July 05, 2011

Aiming for the 100km week

Spending Sunday morning at the Vancouver half Ironman to cheer on Tim (see his race report here), I opted to do my long run the next day, split over two sessions. After the first four hours of the day were taken up by the struggle involved in starting my next book, I headed out for the first part and, mentioned in the previous post, ran a little over 18km at a comfortable 5:05/km average pace.

I ran on the road, out and back, enjoyed the tunes on my iPod following the playlist for last year's Haney to Harrison 100km, and felt simply fantastic. In the past few days I've thought a lot about the need to be more focused if I want to get closer to the 3:00 marathon mark, especially by paying attention to the details.
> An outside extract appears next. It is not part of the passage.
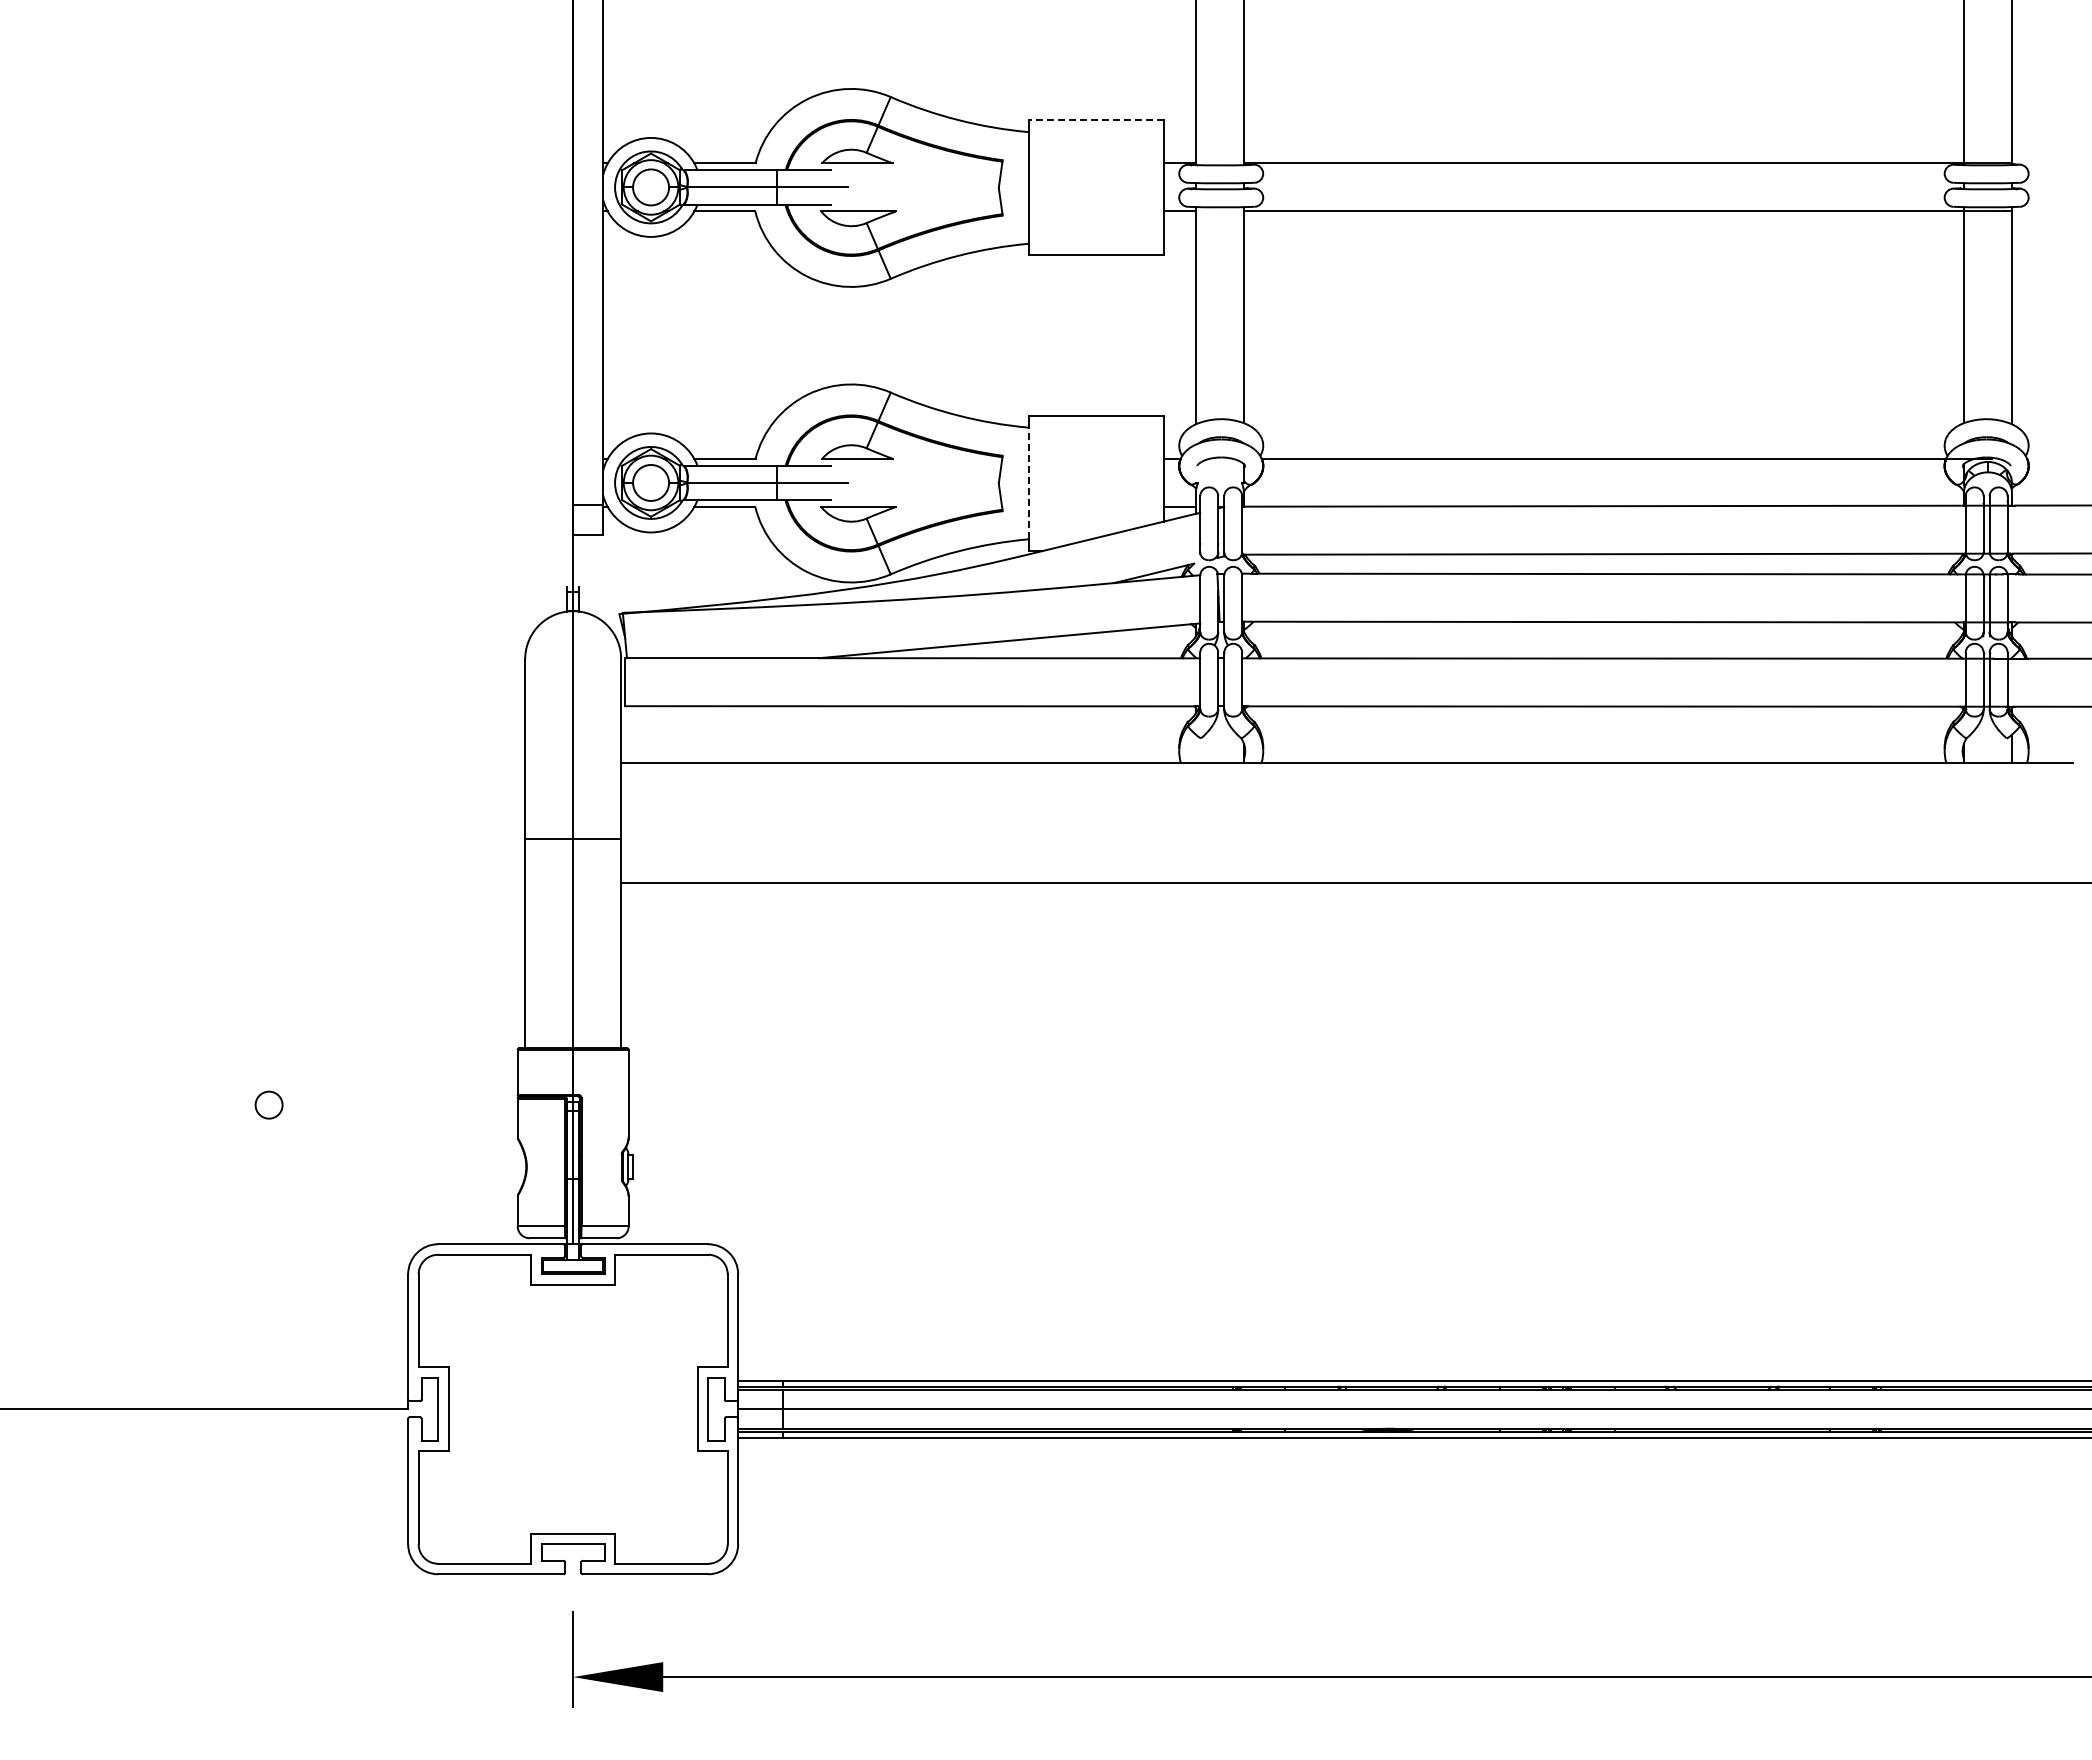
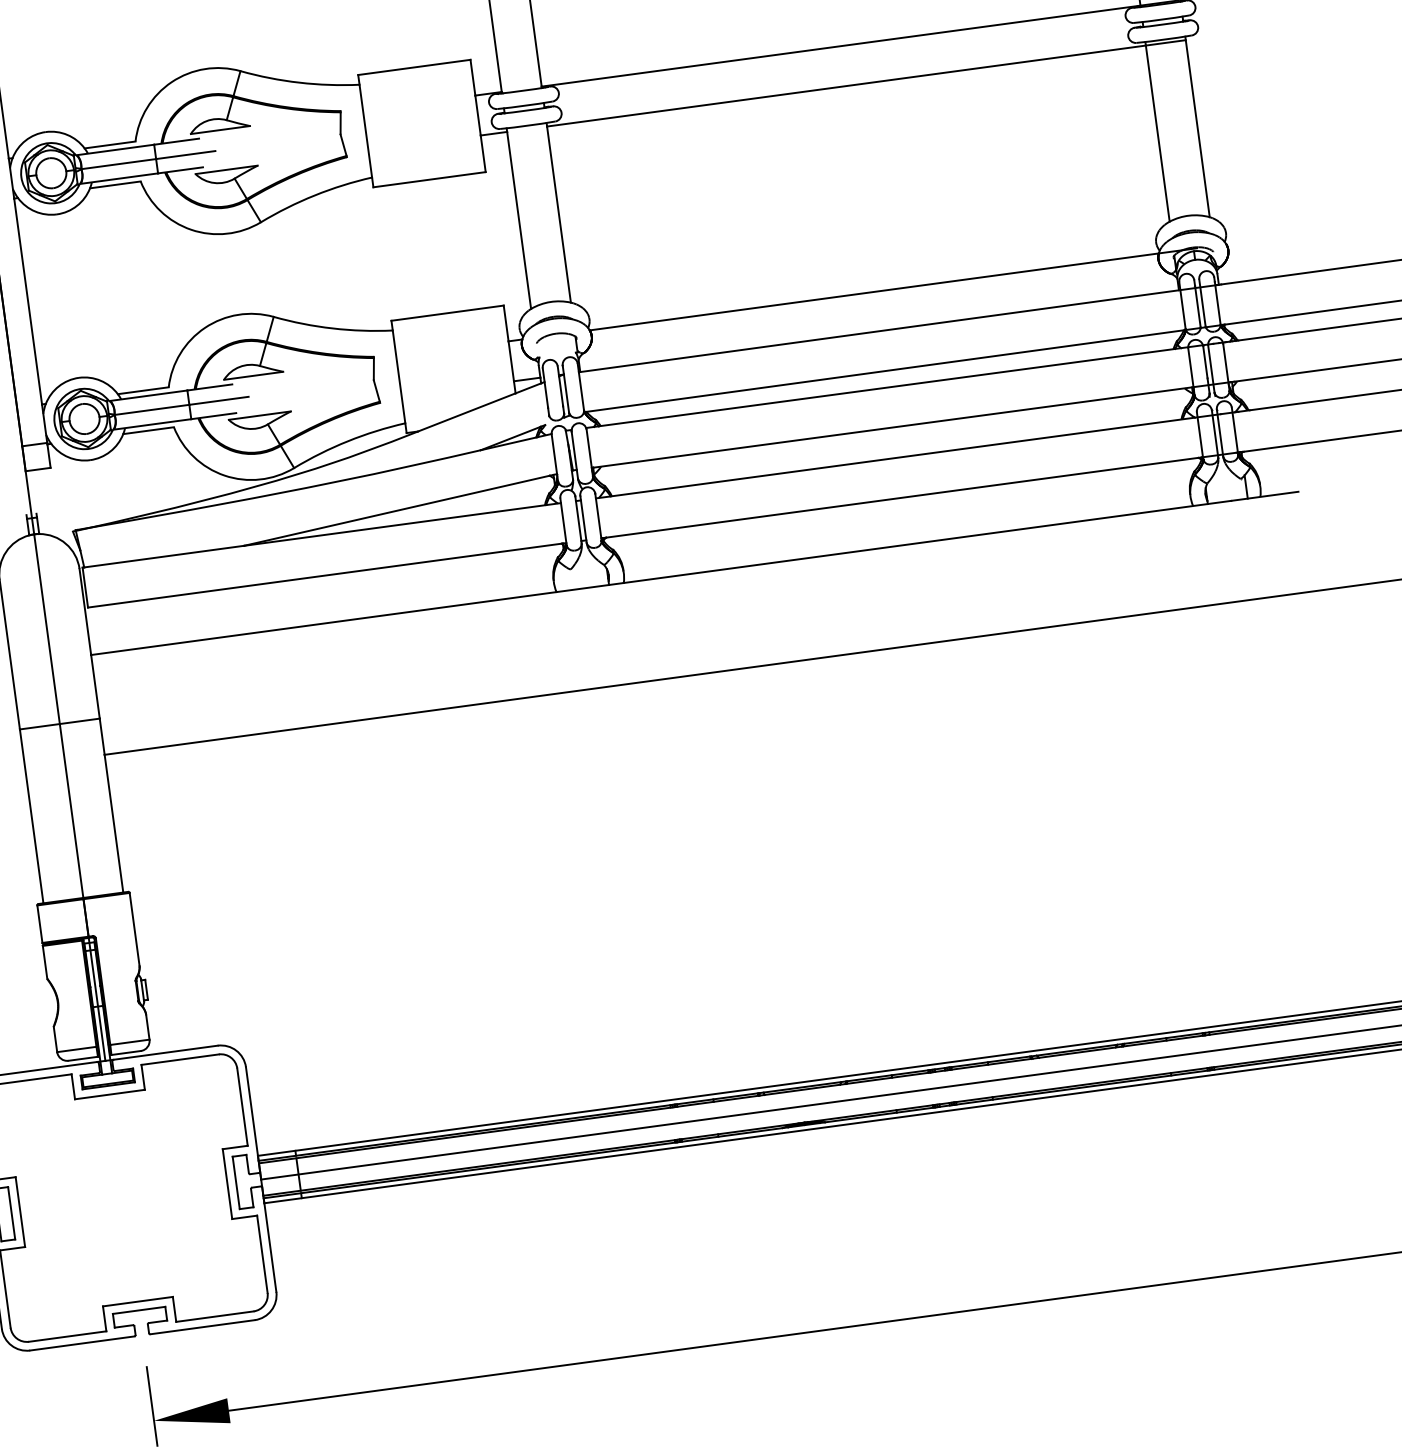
line: (1096, 120) -> (414, 67), dashed -> solid
line: (1029, 483) -> (399, 376), dashed -> solid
Among those details will be training volume, as I am experimenting with the running mileage my body can handle after more than a decade of training very consistently. Having focused on running for the past six years, and the marathon distance in particular, I've been experienced, careful and fortunate enough to remain injury-free, in large part because of the excellent guidance of a coach.

Now, as I've gathered the confidence to set my own training schedule, with a renewed drive to break the three-year marathon PB drought, I'm keen to push the boundaries. Recently reading the books of volume-focused runners such as Joan Benoit's Running Tide who says that mileage is her safety blanket, I sense a welcome return of obsession, one that allows for great focus in pursuing a goal.

Once A Runner by John L. Parker Jr., which I'm reading now, will no doubt add fuel to my Trial of Miles: Miles Trials fire. (Incidentally, at page 61 now, I've noticed that the thought, "Hmm the mile sounds interesting" has already crossed my mind more than once. Perhaps something to try in 2012?)

Training as a triathlete with a coach who believed (and still does) in high mileage from 2001 until 2005, I remember the physical and mental excitement that comes with aiming for volume - tempered only by the fatigue that follows.

Triathlete Tim, who trained with the same coach then, described those training days in his race report, "The crazy weekend sessions which would include a 100km/120km easy spin on a Saturday and then a 150km or longer spin followed immediately by a 20-30km run with tempo sets on both the bike and run."

Now that I'm embarking on the Trial of Miles as a runner for the first time, I'm relishing the excitement and exhilaration I feel about my training, and am bracing myself for the resulting tiredness, too.

On Sunday evening I mapped out this week: It started with yesterday's 2 1/2 hour session, split in a morning and evening workout, taking care of 29km.

Today I'm doing the Tuesday Runs session with the Squamish Titans, which should take care of 12km. (If not, I'll make sure I do).

For Wednesday, I'm planning a 15km. On Thursday, I'll do 10km in the morning, followed by a 6km in the afternoon, and repeat the same on Friday. That makes for 90km, allow for rest on Saturday, before rounding it up to 100km for the week by racing the run leg of the Squamish Triathlon in AARM Dental's Team Clean on Sunday.

If the week goes as planned, it will be my biggest running week ever. Bring on those miles.

1 comment:

Timothy Moore said...

"Set higher standards for your own performance than anyone around you, and it won't matter whether you have a tough boss or an easy one. It won't matter whether the competition is pushing you hard, because you'll be competing with yourself."